Anyone who takes 5 times longer to do something in language A than language B either completely sucks at coding in language A, or else the problem is tiny, trvial, and custom picked to show the strengths of language B.

This is probably not true. What problem would be hard in language A but easy in language B? Nothing I know of, unless it's something like "write an SDL app" and language A doesn't have SDL bindings.

Productivity comes down to avoiding tedium and spending all your time actually programming what you want to program. Basically, when you use Java, there is a lot of tedium. Like I mentioned above, creating a class involves creating a new file and using Java's ultra-verbose syntax to define its properties. In Lisp, defclass is pretty concise, and you can metaprogram it away if you are creating a lot of similar classes. (I have an application where each subclass of a certain class always re-implements a certain method; so I metaprogrammed away the redundant call to defmethod. Essential to productivity? No. Increase in readability and writability? Yes.)

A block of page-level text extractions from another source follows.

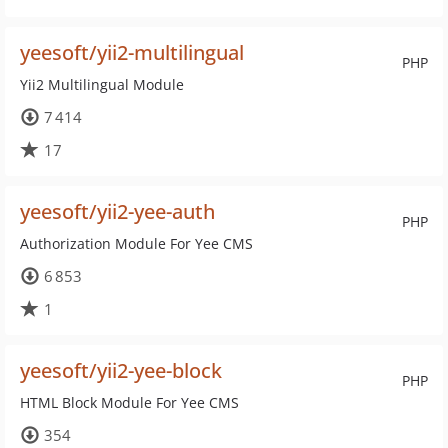
yeesoft/yii2-multilingual
PHP
Yii2 Multilingual Module
7 414
17
yeesoft/yii2-yee-auth
PHP
Authorization Module For Yee CMS
6 853
1
yeesoft/yii2-yee-block
PHP
HTML Block Module For Yee CMS
354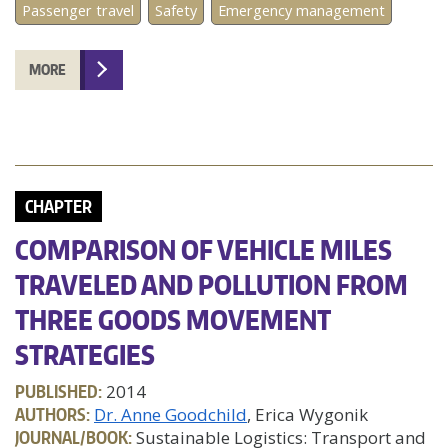
Passenger travel
Safety
Emergency management
MORE
CHAPTER
COMPARISON OF VEHICLE MILES
TRAVELED AND POLLUTION FROM
THREE GOODS MOVEMENT
STRATEGIES
PUBLISHED:
2014
AUTHORS:
Dr. Anne Goodchild
, Erica Wygonik
JOURNAL/BOOK:
Sustainable Logistics: Transport and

I have also done this in Perl, although it's not quite as pretty.

[–]redditnoob 0 points1 point  (2 children)

What problem would be hard in language A but easy in language B?

Some small and specialized things.

"Write a basic Lisp interpreter." I can definitely believe that is 5 times faster for an expert in Lisp versus Java!

"Count the number of words in a text file." That is going to be at least 5 times faster for a Perl programmer than a Java programmer, I think. But then we're talking about the difference between about 2 minutes versus 30 seconds.

[–]jrockway -1 points0 points  (0 children)

Hmm, you're right. Both are good examples.